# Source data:
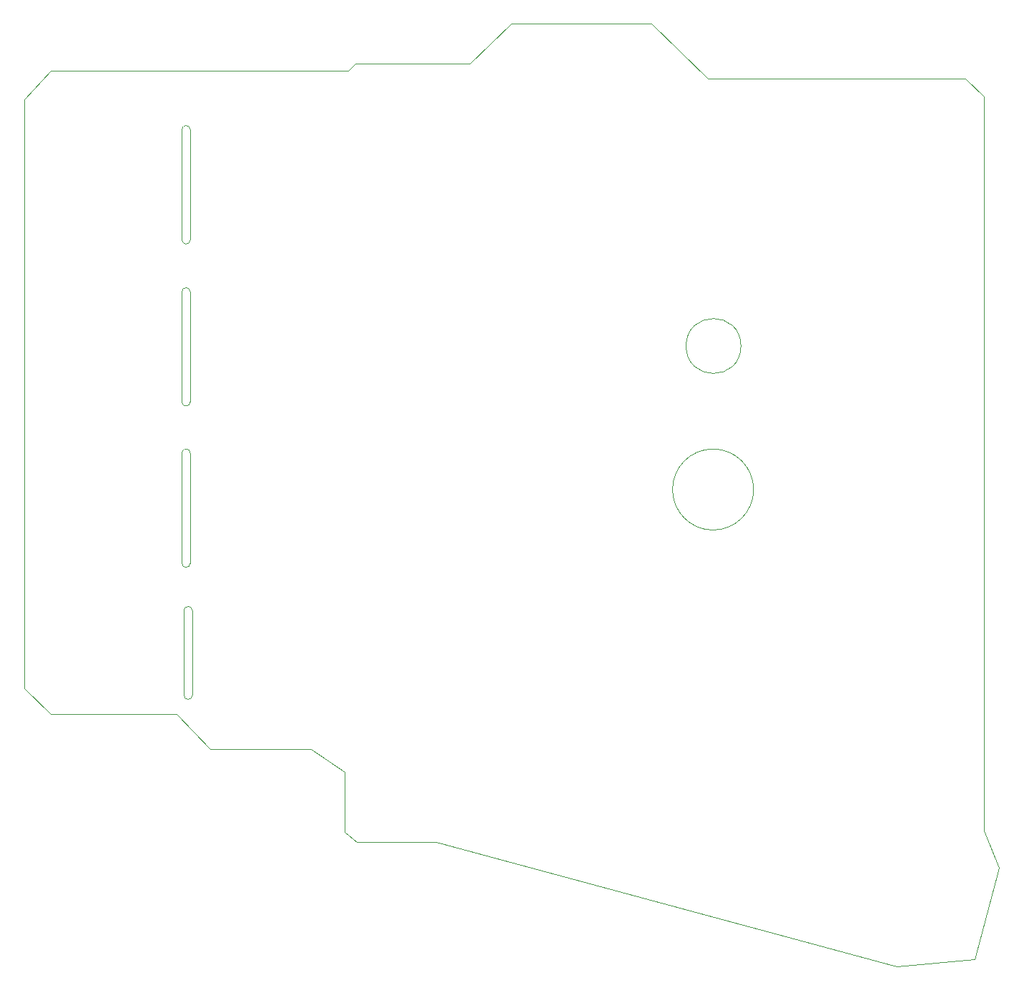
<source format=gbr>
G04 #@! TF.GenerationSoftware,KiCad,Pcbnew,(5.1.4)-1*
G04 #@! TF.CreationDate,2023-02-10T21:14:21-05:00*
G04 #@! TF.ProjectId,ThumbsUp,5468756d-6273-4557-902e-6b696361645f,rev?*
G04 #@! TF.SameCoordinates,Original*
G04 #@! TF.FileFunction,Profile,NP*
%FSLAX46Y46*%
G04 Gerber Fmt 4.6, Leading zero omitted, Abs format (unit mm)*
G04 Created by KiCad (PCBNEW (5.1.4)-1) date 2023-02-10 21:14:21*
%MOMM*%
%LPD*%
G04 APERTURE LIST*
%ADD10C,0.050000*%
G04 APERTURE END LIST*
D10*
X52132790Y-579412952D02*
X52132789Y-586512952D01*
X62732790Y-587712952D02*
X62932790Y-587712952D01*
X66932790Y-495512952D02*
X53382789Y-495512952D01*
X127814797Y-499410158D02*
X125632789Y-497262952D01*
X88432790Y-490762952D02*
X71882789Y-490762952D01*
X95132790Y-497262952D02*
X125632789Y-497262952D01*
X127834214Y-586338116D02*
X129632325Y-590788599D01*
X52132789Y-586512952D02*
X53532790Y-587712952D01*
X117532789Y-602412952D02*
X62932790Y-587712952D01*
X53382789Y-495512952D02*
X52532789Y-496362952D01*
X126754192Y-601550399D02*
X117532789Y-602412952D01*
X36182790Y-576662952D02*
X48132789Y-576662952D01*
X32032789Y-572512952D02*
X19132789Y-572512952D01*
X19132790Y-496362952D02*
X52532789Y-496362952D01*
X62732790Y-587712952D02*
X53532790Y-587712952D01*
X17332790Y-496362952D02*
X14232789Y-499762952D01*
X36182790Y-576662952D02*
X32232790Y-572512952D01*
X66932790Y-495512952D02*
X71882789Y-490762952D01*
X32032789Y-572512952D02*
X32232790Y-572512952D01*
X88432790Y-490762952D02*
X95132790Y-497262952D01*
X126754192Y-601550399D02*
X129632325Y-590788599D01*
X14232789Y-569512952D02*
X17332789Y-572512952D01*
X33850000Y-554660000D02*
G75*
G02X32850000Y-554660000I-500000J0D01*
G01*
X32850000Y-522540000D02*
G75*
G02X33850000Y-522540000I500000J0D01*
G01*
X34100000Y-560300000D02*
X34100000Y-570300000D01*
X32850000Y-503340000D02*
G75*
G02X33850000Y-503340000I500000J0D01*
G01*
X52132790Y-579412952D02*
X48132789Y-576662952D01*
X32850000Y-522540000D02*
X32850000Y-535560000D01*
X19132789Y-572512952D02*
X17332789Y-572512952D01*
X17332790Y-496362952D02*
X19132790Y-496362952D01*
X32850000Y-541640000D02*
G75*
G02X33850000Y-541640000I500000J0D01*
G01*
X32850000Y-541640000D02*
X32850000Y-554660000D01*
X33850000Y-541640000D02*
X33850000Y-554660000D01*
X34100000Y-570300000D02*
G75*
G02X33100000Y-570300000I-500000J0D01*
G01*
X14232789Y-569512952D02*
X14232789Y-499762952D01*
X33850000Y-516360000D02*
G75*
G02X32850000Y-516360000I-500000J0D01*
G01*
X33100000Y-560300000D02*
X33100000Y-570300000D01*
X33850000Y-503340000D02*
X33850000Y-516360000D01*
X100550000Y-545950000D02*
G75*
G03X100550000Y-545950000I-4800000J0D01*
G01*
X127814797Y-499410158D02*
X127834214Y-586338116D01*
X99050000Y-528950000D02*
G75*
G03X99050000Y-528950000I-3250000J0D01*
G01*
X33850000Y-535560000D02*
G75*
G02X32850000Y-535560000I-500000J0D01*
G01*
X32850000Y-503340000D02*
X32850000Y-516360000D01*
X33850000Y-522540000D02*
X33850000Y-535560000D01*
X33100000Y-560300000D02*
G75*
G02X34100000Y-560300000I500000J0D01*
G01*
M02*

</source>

# WORK ITEM:
Only a word-for-word repetition of the lines from the one containing "X33850000Y-535560000D01*" to the final line of the data above counts as the answer.

# OUTPUT:
X33850000Y-535560000D01*
X33100000Y-560300000D02*
G75*
G02X34100000Y-560300000I500000J0D01*
G01*
M02*

</source>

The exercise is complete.